The salmon price is, of course, now far above this level. Last week, the industry reported prices of close to NOK 110 per kilo for core sizes, and prices are up to NOK 120 (€12.21/$12.85) per kilo for some batches of large fish. In comparison, the production costs are NOK 40-45 (€4.07-4.58/$4.28-4.82) per kilo.

The point of no return

DNB risk management executive Staale Johansen believes that salmon prices will not return to what was previously the "normal level" of around NOK 60 (€6.11/$6.43) per kilo.

"It is about inflation, which is not isolated to just salmon," he said. "Prices of consumer goods generally increase by around 8 percent on an annual basis, both in the EU and the USA. It is quite dramatic."

The banker warned everyone with a lot of debt.

"Be prepared because interest rates will increase significantly in the future, both in Europe and the USA. High inflation and higher interest rates will also affect salmon prices, which will settle at a new and higher level," he said.

Johansen also said that feed prices are rising significantly as a result of rising prices for raw materials such as wheat, vegetable oil and maize.

"One feed producer I spoke to had increased its feed prices by 11 percent in one quarter.
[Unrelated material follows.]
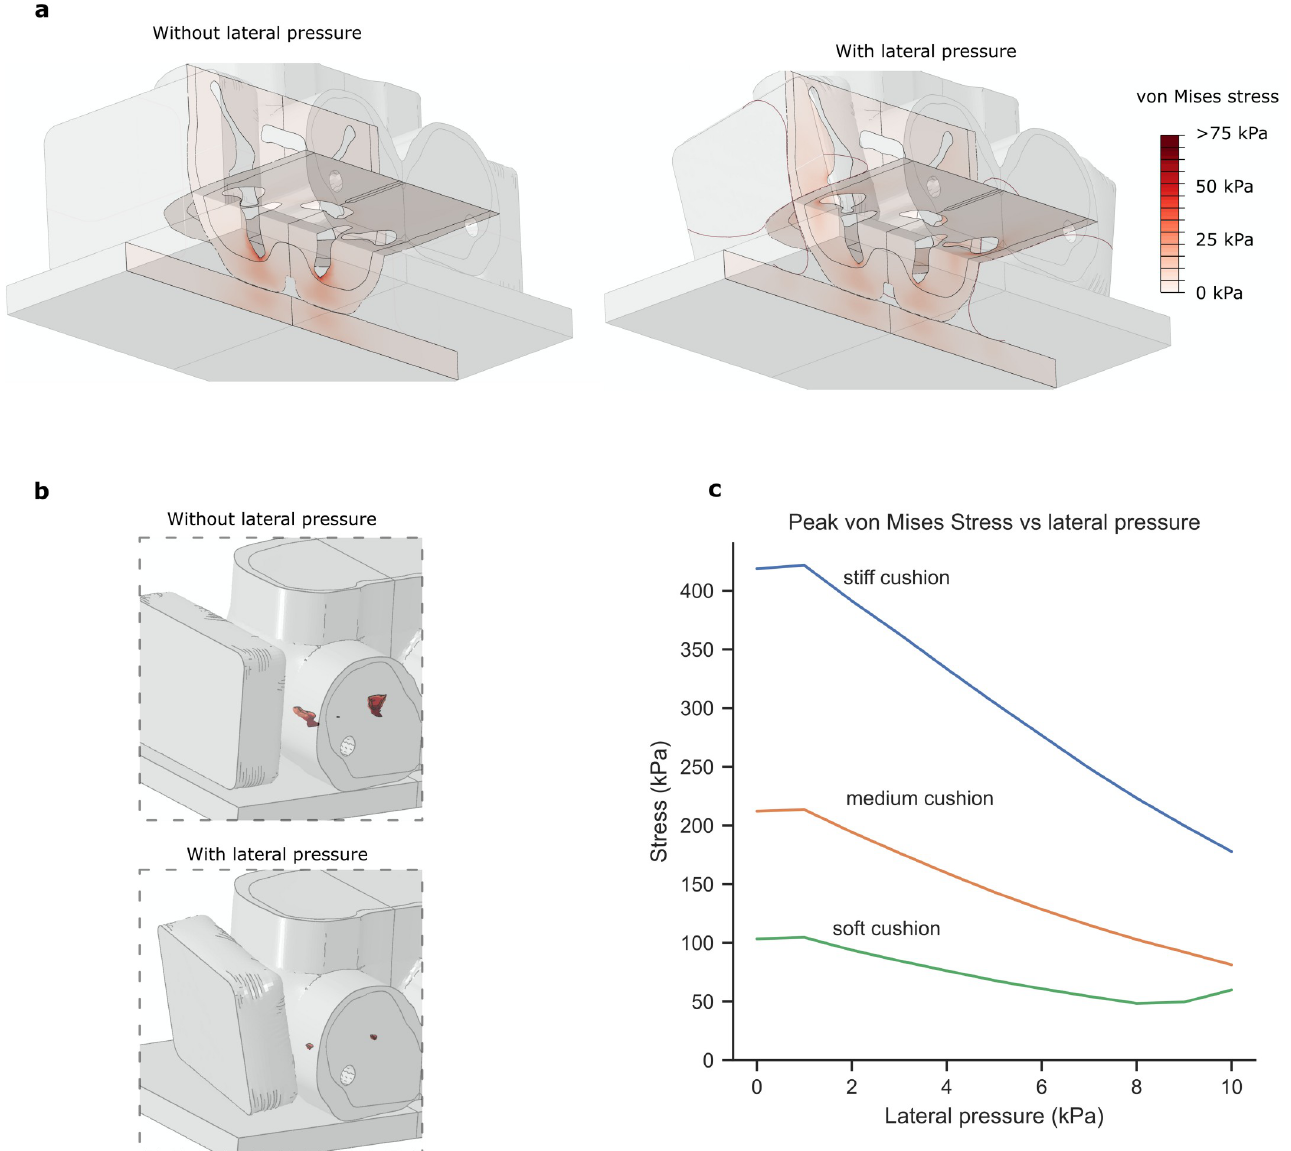
Fig 5. A 3D model of the seated pelvis under load. (a) Results for the stiff cushion shown with and without lateral pressure applied. Coronal and transverse sections are shown to indicate von Mises stresses both at the ischial tuberosities and the greater trochanter. (b) The volume of soft tissue exposed to high stresses ( > 32kPa) is shown in relation to the whole pelvis. The whole pelvis is made transparent to help visualise the location of high stresses (beneath the ischial tuberosity) (c) Change in peak von Mises stress throughout the soft tissue of the pelvis (surrounding both the ischium and the femur) as lateral pressure is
This will affect the salmon market," he said.

Fixed price strategy

Most salmon is sold on the spot market, but some players also trade part of their volume on fixed-price contracts of various durations.
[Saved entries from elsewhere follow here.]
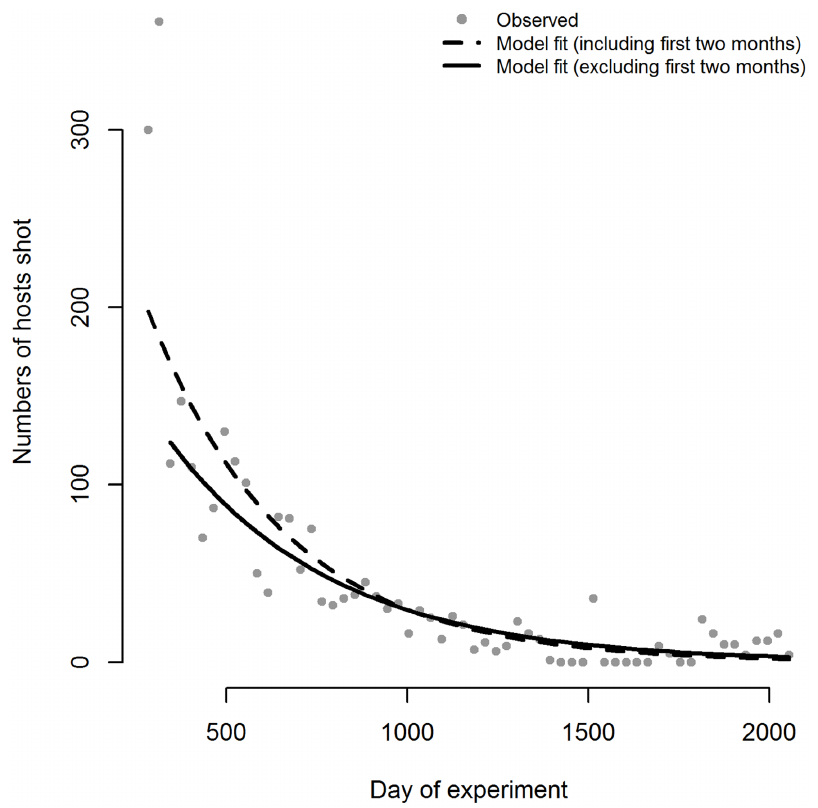
Fig 2. Numbers of hosts shot during the Nagupande experiment. The numbers shot each month are modelled using Eq 1 –either modelling all data together with a constant kill rate throughout(dashedline), or assuming that the kill rate was higherduringthe first two months of the study (solid line). Assuminga growth rate ( r ) of 0.007 month -1 the model fitted to data for all months gave estimates of k 1 = 2591(2492–2693), k 2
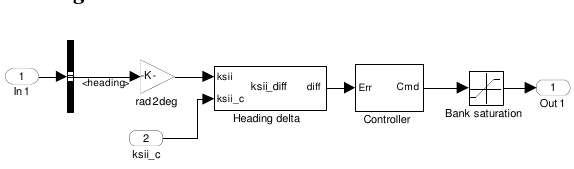
Fig 9. Zoom-in illustration of angle of attack Heading control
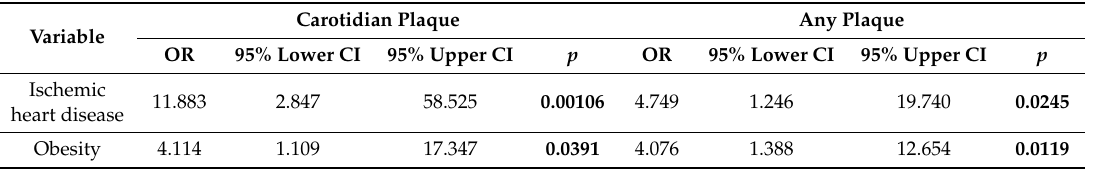
Table 3. Multivariate logistic regression for the significant variables that were selected from the univariate logistic regression model. p values were bolded if p <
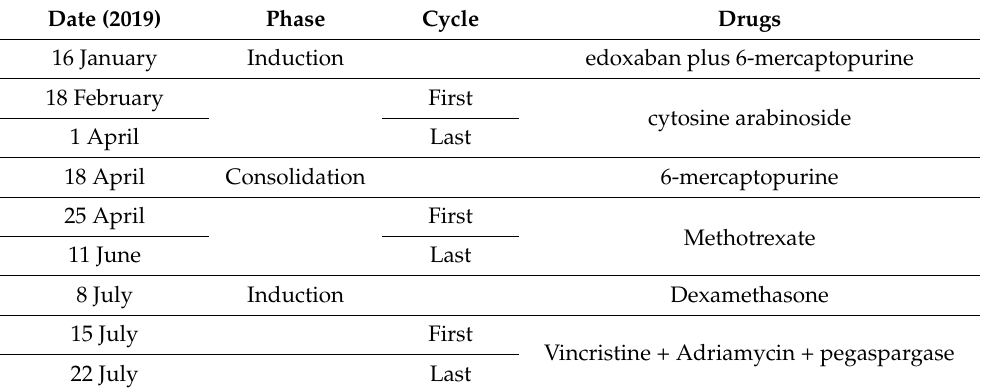
Table 1. Chemotherapy protocol used for acute lymphoid leukemia (EGIL B-II subtype). AEIOP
Johansen estimates that processors secure around 30 percent of planned purchases at fixed prices. But there must be balance, he believes.

"Processors can find themselves in very challenging positions if there is no correspondence between the fixed price for purchasing and sales," he said.

It is a predicament processors and wholesalers laid out to IntraFish when we spoke to them earlier this month.

Surprisingly strong

Analyst Alexander Aukner is surprised at how fast and how high the price of salmon has risen.

The main driver is that harvest volumes this year are expected to fall by 1 percent compared with 2021. In 2023, on the other hand, an increase of around 6 percent is expected, which may soften the market.

Aukner said that he constantly has to update the Y-axis in his price graphs.

"We are almost unable to update our Excel sheets quickly enough," he said.

And it is not just the prices that have taken him by surprise, but also the strength of demand that has, in part, led to these higher prices.

"The supply is falling, something we have seen a few times before. But the price response also tends to be quite strong.

Production costs rising

But not everything is fantastic for salmon producers.

Production costs have risen, partly as a result of higher feed prices.

"The big cost driver is biology, which Baard Misund at the University of Stavanger has written a lot about," said Aukner. "If you get control of salmon lice, it will fall significantly."

But the analyst also pointed out that salmon is a relative winner compared to other farmed animals because salmon eat less feed than cattle, pigs and chickens.

"We are surprised by the strength of the market, and I will not be surprised if the salmon price stabilizes at a higher level than we have seen before," he said.

On Friday, Norwegian salmon prices reached their highest levels since Norway began compiling price data in 2000.

With little salmon being processed, an already hot market is now scorching.

"It's completely wild. Now it is only those who absolutely must have fish who buy," an exporter told IntraFish.